◆ **TASK**: All lines of the entries with "roll" in them must be listed.

◆ **RECORDS**:

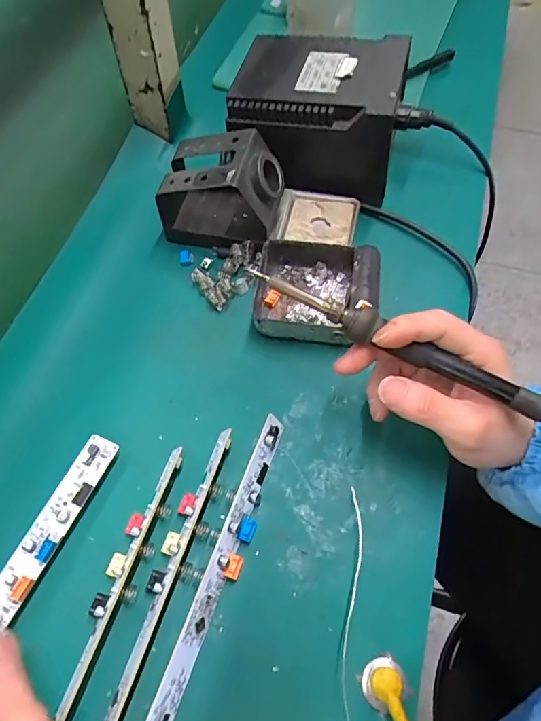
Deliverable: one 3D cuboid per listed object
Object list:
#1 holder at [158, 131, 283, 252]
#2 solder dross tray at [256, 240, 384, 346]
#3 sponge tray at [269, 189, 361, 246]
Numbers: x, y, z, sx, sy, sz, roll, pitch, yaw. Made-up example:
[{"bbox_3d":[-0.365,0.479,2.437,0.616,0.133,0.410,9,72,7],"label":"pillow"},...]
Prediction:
==
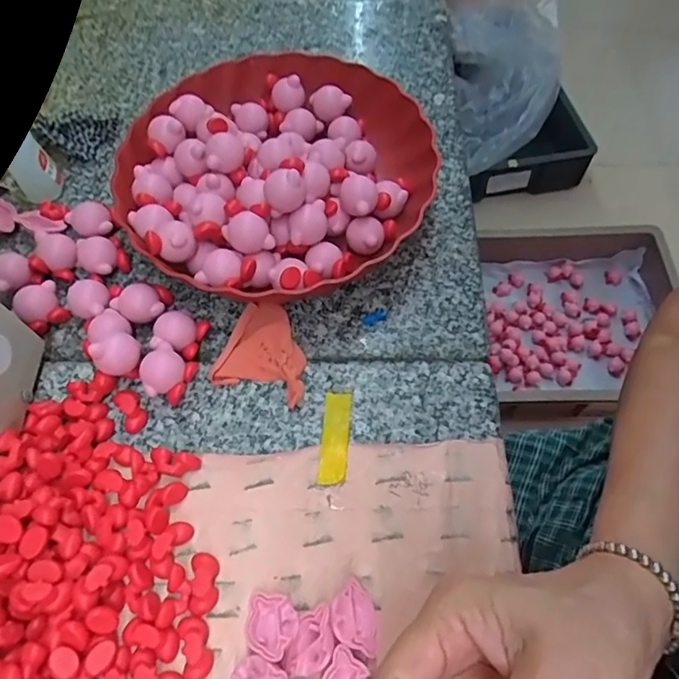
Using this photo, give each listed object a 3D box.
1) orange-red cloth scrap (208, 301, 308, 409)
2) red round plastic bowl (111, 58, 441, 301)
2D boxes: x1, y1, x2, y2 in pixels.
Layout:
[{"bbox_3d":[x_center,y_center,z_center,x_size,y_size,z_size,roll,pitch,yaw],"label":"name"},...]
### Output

◆ **FINISHED EXERCISE**:
Numbers: x, y, z, sx, sy, sz, roll, pitch, yaw. Made-up example:
[{"bbox_3d":[x_center,y_center,z_center,x_size,y_size,z_size,roll,pitch,yaw],"label":"name"},...]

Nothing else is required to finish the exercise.